1. Quiet: The Power of Introverts in a World That Can't Stop Talking--Susan Cain.....1,916
2. Zen & the Art of Motorcycle Maintenance--Robert Pirsig.............................................893
3. The Lowland--Jumpha Lahiri..........................................................................................549
4. Plenty--Yotam Ottolenghi...............................................................................................365
5. Love Amid the Ashes--Mesu Andrews............................................................................151
6. Vegetable Literacy--Deborah Madison...........................................................................111
7. Hotel du Lac--Anita Brookner...........................................................................................83
8. Everyday Food Light--Martha Stewart Living Magazine....................................................54
9. The Geography of Love--Glenda Burgess.........................................................................21
10. Balaboosta--Einat Admony..............................................................................................18
      Salad For Dinner--Jeanne Kelley.....................................................................................18
12. The Common Reader--Virginia Woolf...............................................................................6
      Out of Their League--Dave Meggyesy..............................................................................6
14. World's Best Ciders--Pete Brown & Bill Bradshaw............................................................2



There were no books that received no reviews.

This was a slightly shocking result, as I had never heard of the Cain book, which is apparently quite popular. I had thought for sure that Zen, which I have never read, would be the winner, and I was planning to go ahead and accept. I was going to accept the Cain book as well. It is only 277 pages of text, and looks to me to be one of those pop psychology books you can wolf down in little more than an hour. My library has three copies of it, all of which, however, are currently checked out. I don't want to wait around for two weeks or whatever, so I will move on to the next encyclopedia selection & perhaps I will come back to Quiet at some time in the future. I have not looked too far ahead on the list, but the next six selections at least look to be short (300 pages or less): a play, a poem, a child's book, a political philosophy treatise, and a couple of short novels. So I should be able to made some headway on the list here.


Bestselling Author Susan Cain (1968--    ) Education: Princeton Class of '89, Harvard Law Class of'93. Worked as a Wall Street Lawyer & Negotiations Consultant before becoming a writer.

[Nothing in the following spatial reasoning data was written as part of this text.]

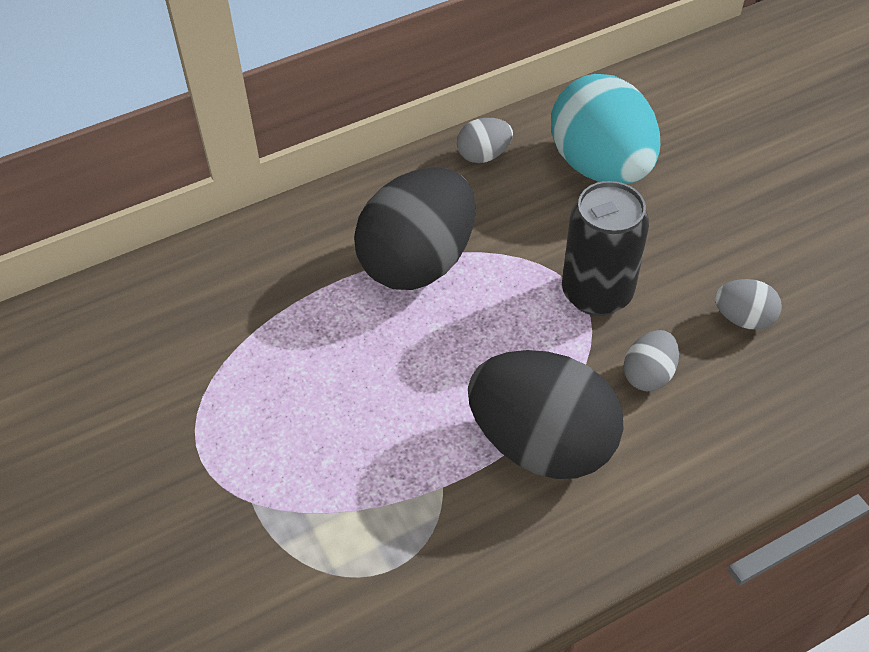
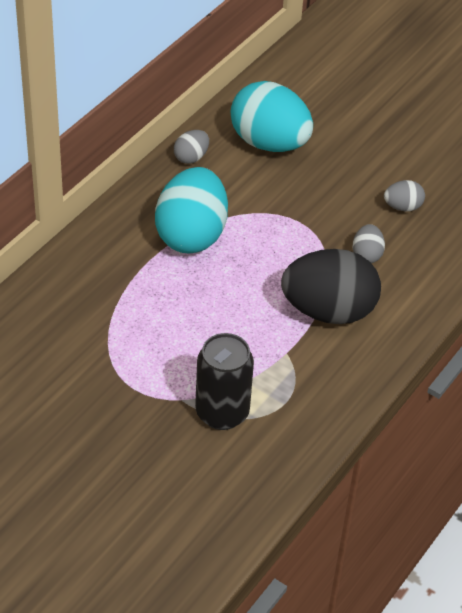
camera: 30 degrees left, 5 degrees down
(418, 262) = (191, 235): black egg -> turquoise egg
(597, 293) = (311, 219): black can -> black can (222, 412)

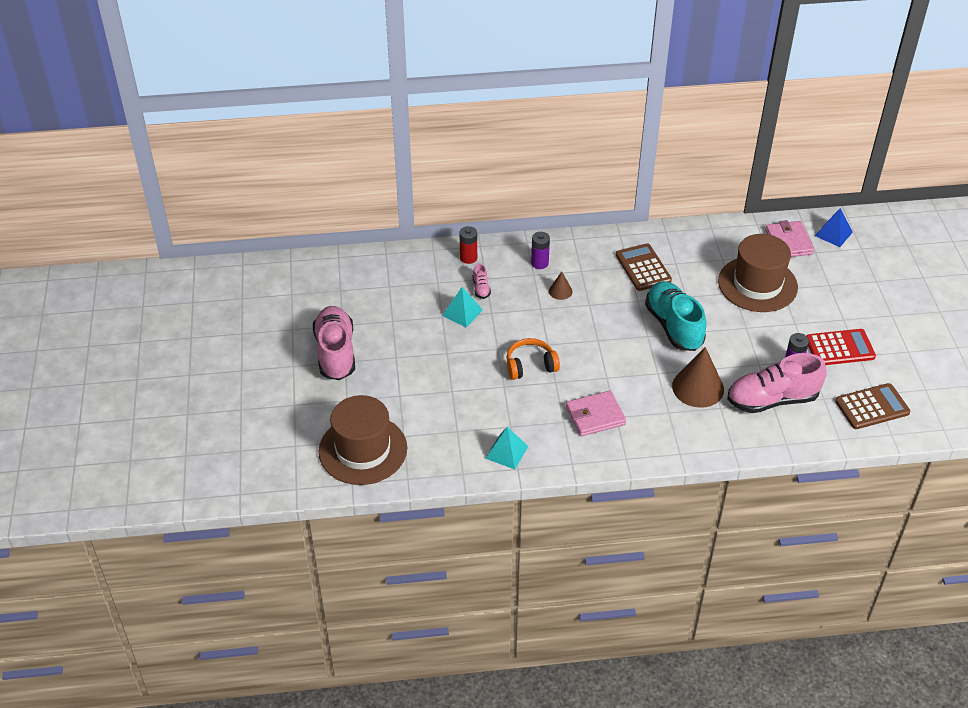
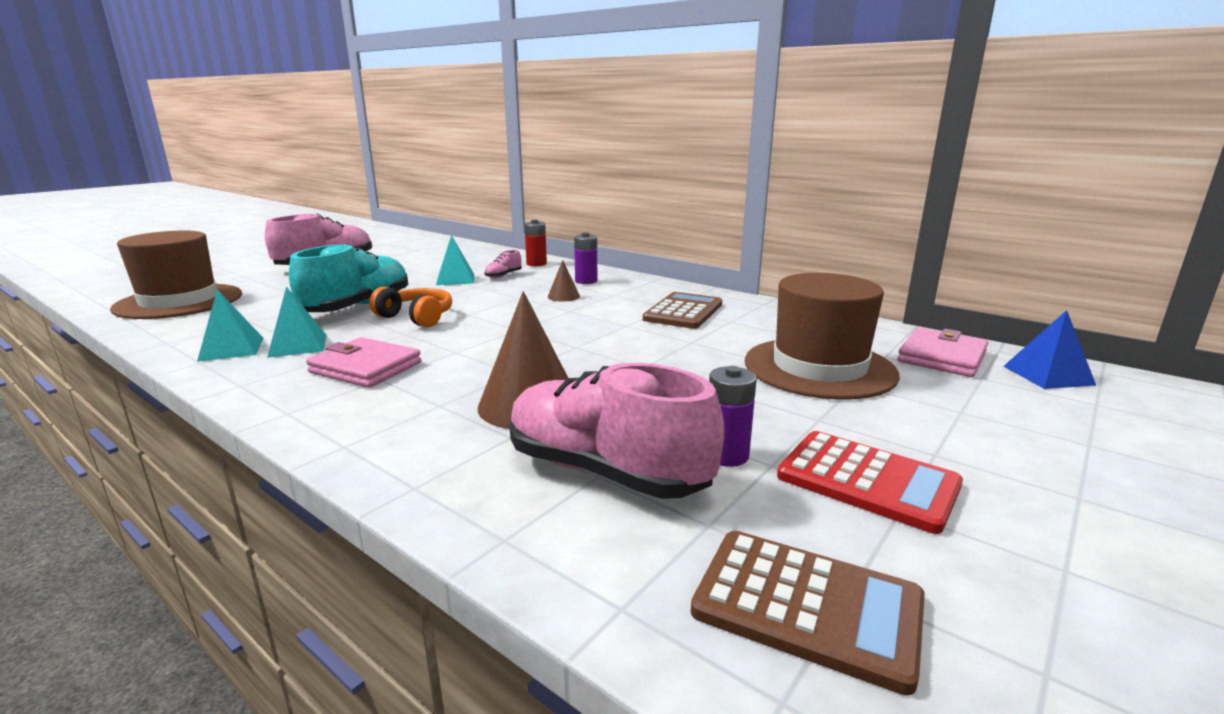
camera: 45 degrees right, 25 degrees down
(530, 427) = (298, 345): none -> turquoise pyramid
(673, 326) = (623, 352): turquoise shoe -> turquoise shoe (358, 307)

Since one of the keywords in one of the media generating exercises was "Dinah", there was an LP showdown between Dinah Shore and Dinah Washington. More surprising results:

1. Dinah Sings, Previn Plays--Dinah Shore...............................19
2. Everybody Loves Me--Dinah Shore.......................................10
    For Those in Love--Dinah Washington...................................10
    Unforgettable Dinah Washington.........................................10
5. Mad About the Boy--Dinah Washington...................................7
6. Dinah '62--Dinah Washington...................................................5
7. Dinah Washington Sings Fats Waller......................................1
    In Love--Dinah Washington.......................................................1
    Love Songs--Dinah Shore.........................................................1



Two albums got no reviews, both by Dinah Washington, The Queen, & Somebody Loves Me: The Very Best of Dinah Washington Volume 2. 

I don't know much about Dinah Washington, though I thought she was something of a legend. This status doesn't translate into a lot of commentaries about her records, apparently.

I don't really have a system as far as the records go. I'm curious to see what comes up, if it's anything I would like.